Latest News

Chevron expects to earn up to $2.2 Billion more in Q1 from higher prices

Chevron announced on Thursday that it expected to see a boost of $1.6 billion to $2.2 billion in its first-quarter earnings, compared to the fourth quarter?of 2025. This was due to a'surging' oil and gas prices from the volatility associated with the Iran War.

Oil prices soared by up to 65% after the conflict began on 28 February. Some oil and gas fields shut down production in the Middle East - the Strait of Hormuz, a conduit that carried a fifth of global energy flows, was effectively closed.

According to LSEG, Brent crude oil prices in the first quarter averaged $78.38 a barrel, up by 24% compared to the previous three-month period.

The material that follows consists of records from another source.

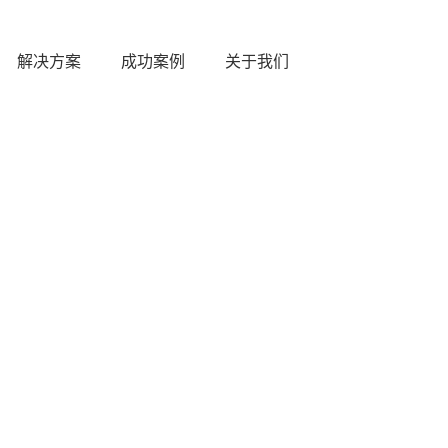
解决方案
成功案例
关于我们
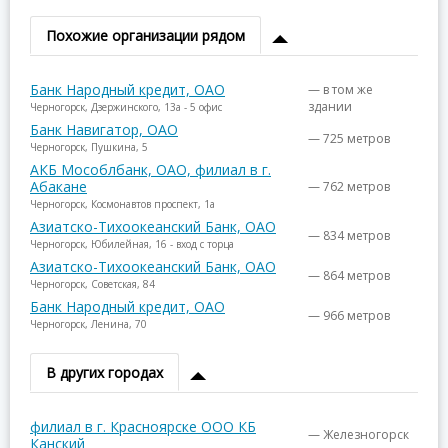
Похожие организации рядом
Банк Народный кредит, ОАО
— в том же
здании
Черногорск, Дзержинского, 13а - 5 офис
Банк Навигатор, ОАО
— 725 метров
Черногорск, Пушкина, 5
АКБ Мособлбанк, ОАО, филиал в г.
Абакане
— 762 метров
Черногорск, Космонавтов проспект, 1а
Азиатско-Тихоокеанский Банк, ОАО
— 834 метров
Черногорск, Юбилейная, 16 - вход с торца
Азиатско-Тихоокеанский Банк, ОАО
— 864 метров
Черногорск, Советская, 84
Банк Народный кредит, ОАО
— 966 метров
Черногорск, Ленина, 70
В других городах
филиал в г. Красноярске ООО КБ
— Железногорск
Канский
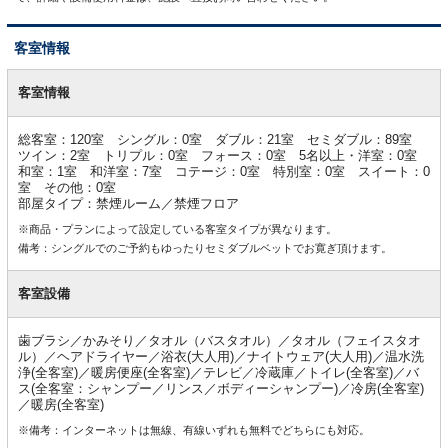
客室情報
客
室
客室情報
情
報
総客室：120室 シングル：0室 ダブル：21室 セミダブル：89室
ツイン：2室 トリプル：0室 フォース：0室 5名以上・洋室：0室
和室：1室 和洋室：7室 コテージ：0室 特別室：0室 スイート：0
室 その他：0室
部屋タイプ：禁煙ルーム／禁煙フロア
※商品・プランによって設定している客室タイプが異なります。
備考：シングルでのご予約もゆったりセミダブルベットでお寛ぎ頂けます。
客室設備
歯ブラシ／かみそり／タオル（バスタオル）／タオル（フェイスタオ
ル）／ヘアドライヤー／浴衣(大人用)／ナイトウェア(大人用)／温水洗
浄(全客室)／暖房便座(全客室)／テレビ／冷蔵庫／トイレ(全客室)／バ
ス(全客室：シャンプー／リンス／ボディーシャンプー)／冷房(全客室)
／暖房(全客室)
※備考：インターネットは無線、有線いずれも無料でどちらにも対応。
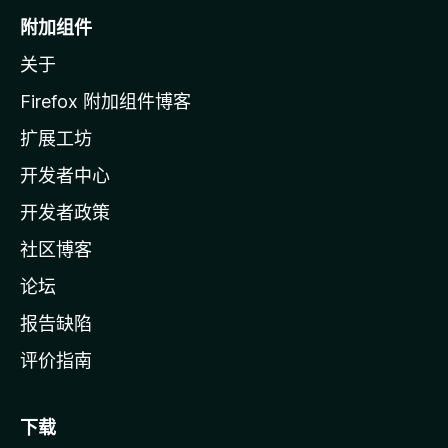
o
附加组件
z
关于
i
l
Firefox 附加组件博客
l
扩展工坊
a
开发者中心
主
页
开发者政策
社区博客
论坛
报告缺陷
评价指南
下载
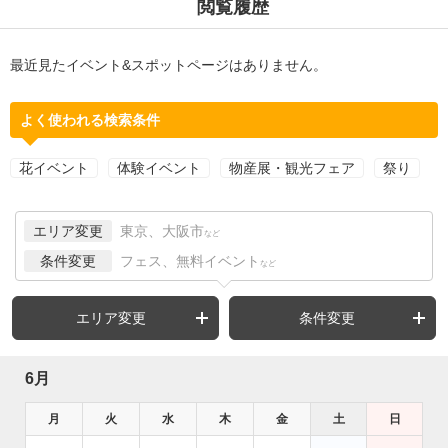
閲覧履歴
最近見たイベント&スポットページはありません。
よく使われる検索条件
花イベント
体験イベント
物産展・観光フェア
祭り
エリア変更
東京、大阪市
など
条件変更
フェス、無料イベント
など
エリア変更
条件変更
6月
月
火
水
木
金
土
日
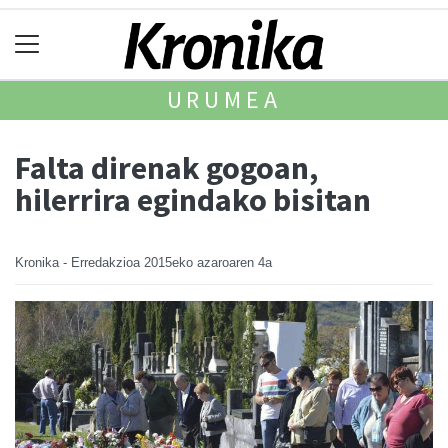
URUMEA
Falta direnak gogoan,
hilerrira egindako bisitan
Kronika - Erredakzioa
2015eko azaroaren 4a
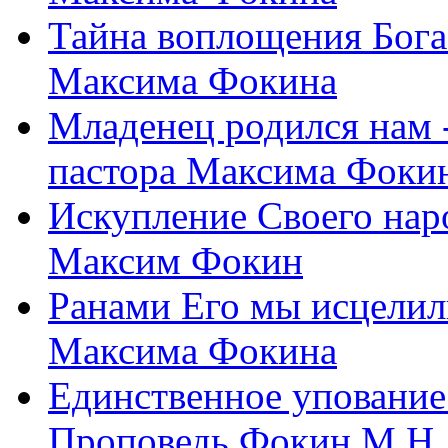
Тайна воплощения Бога
Максима Фокина
Младенец родился нам 
пастора Максима Фоки
Искупление Своего нар
Максим Фокин
Ранами Его мы исцелил
Максима Фокина
Единственное упование 
Проповедь Фокин М.Н.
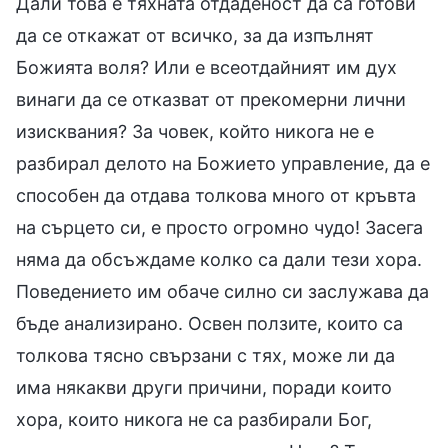
Дали това е тяхната отдаденост да са готови
да се откажат от всичко, за да изпълнят
Божията воля? Или е всеотдайният им дух
винаги да се отказват от прекомерни лични
изисквания? За човек, който никога не е
разбирал делото на Божието управление, да е
способен да отдава толкова много от кръвта
на сърцето си, е просто огромно чудо! Засега
няма да обсъждаме колко са дали тези хора.
Поведението им обаче силно си заслужава да
бъде анализирано. Освен ползите, които са
толкова тясно свързани с тях, може ли да
има някакви други причини, поради които
хора, които никога не са разбирали Бог,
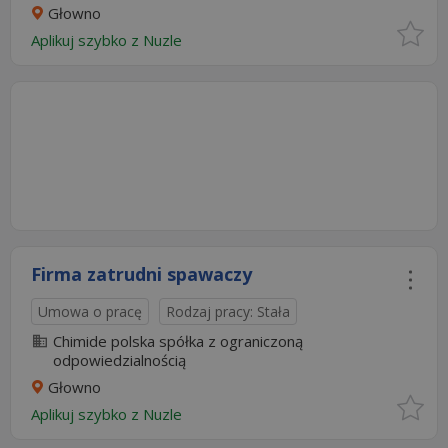
Głowno
Aplikuj szybko z Nuzle
Firma zatrudni spawaczy
Umowa o pracę
Rodzaj pracy: Stała
Chimide polska spółka z ograniczoną
odpowiedzialnością
Głowno
Aplikuj szybko z Nuzle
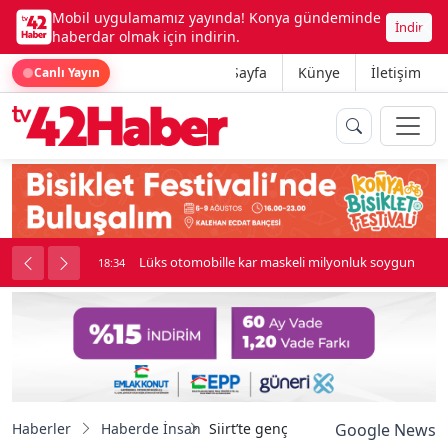
Mobil uygulamamız yayında! Konya gündeminde
İndir
haberdar olmak için indirin.
Ana Sayfa
Künye
İletişim
Canlı Yayın
palı kavga çıktı
Lüks otomobille kar maskeli milyonluk soygun
18:34
Haberler
Haberde İnsan
Siirt’te gençler ’Meşk Gecesi’nde bu
Google News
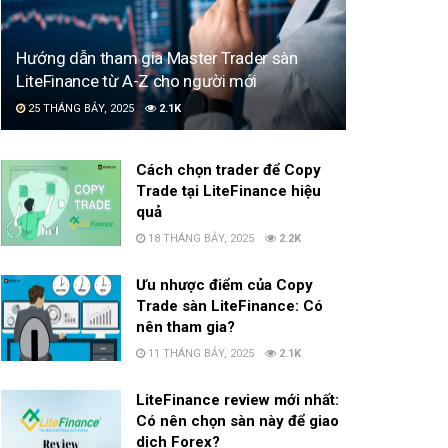
Hướng dẫn tham gia Master Trader sàn
LiteFinance từ A-Z cho người mới
25 THÁNG BẢY, 2025
2.1K
Cách chọn trader để Copy
Trade tại LiteFinance hiệu
quả
18 THÁNG BẢY, 2025
2.2K
Ưu nhược điểm của Copy
Trade sàn LiteFinance: Có
nên tham gia?
11 THÁNG BẢY, 2025
2.1K
LiteFinance review mới nhất:
Có nên chọn sàn này để giao
dịch Forex?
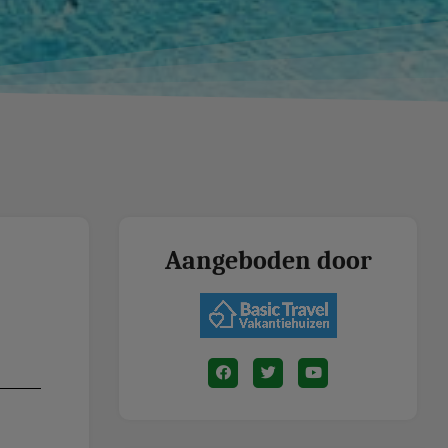
Aangeboden door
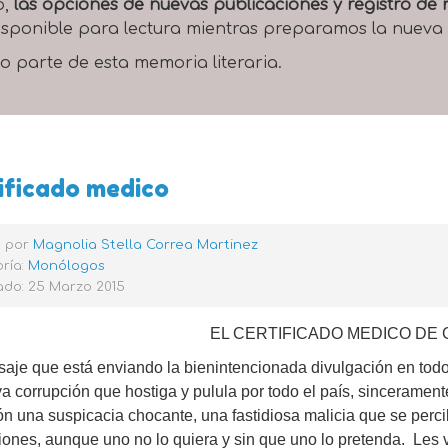
o,
las opciones de nuevas publicaciones y registro d
 disponible para lectura mientras preparamos la nueva
o parte de esta memoria literaria.
ificado medico
o por
Magnolia Stella Correa Martinez
ría:
Monólogos
ado: 25 Marzo 2015
EL CERTIFICADO MEDICO DE
saje que está enviando la bienintencionada divulgación en tod
a corrupción que hostiga y pulula por todo el país, sincerament
ón una suspicacia chocante, una fastidiosa malicia que se perci
ciones, aunque uno no lo quiera y sin que uno lo pretenda. Les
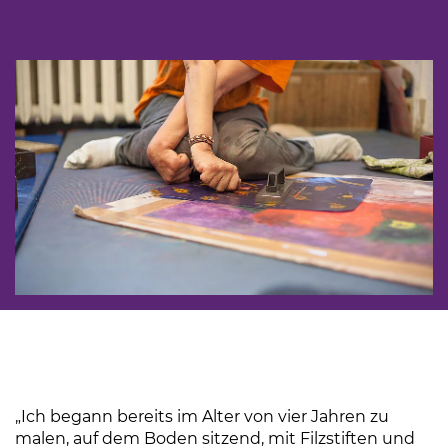
„Ich begann bereits im Alter von vier Jahren zu
malen, auf dem Boden sitzend, mit Filzstiften und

Chevron's net oil-equivalent production will average between 3.8 and 3.9 million barrels a day, with volume affected by downtime in Kazakhstan's Tengizchevroil Project and reduced output throughout the Middle East.

Exxon Mobil, a rival company, said that higher oil prices could boost its earnings by $1.4 billion in the upstream sector compared to?the previous quarter.

Exxon signaled that overall earnings may decline from the previous quarter as a multibillion-dollar loss related to financial hedging was expected to outweigh the gains from higher prices for oil and gas triggered by Middle East conflict.

Chevron said that timing effects related to hedging and accounting will impact first-quarter earnings. Earnings and operating cash flow, excluding working capital, are expected to be reduced by $2.7 to $3.7 billion after tax. The main effect is on downstream, but the impact should reverse in time.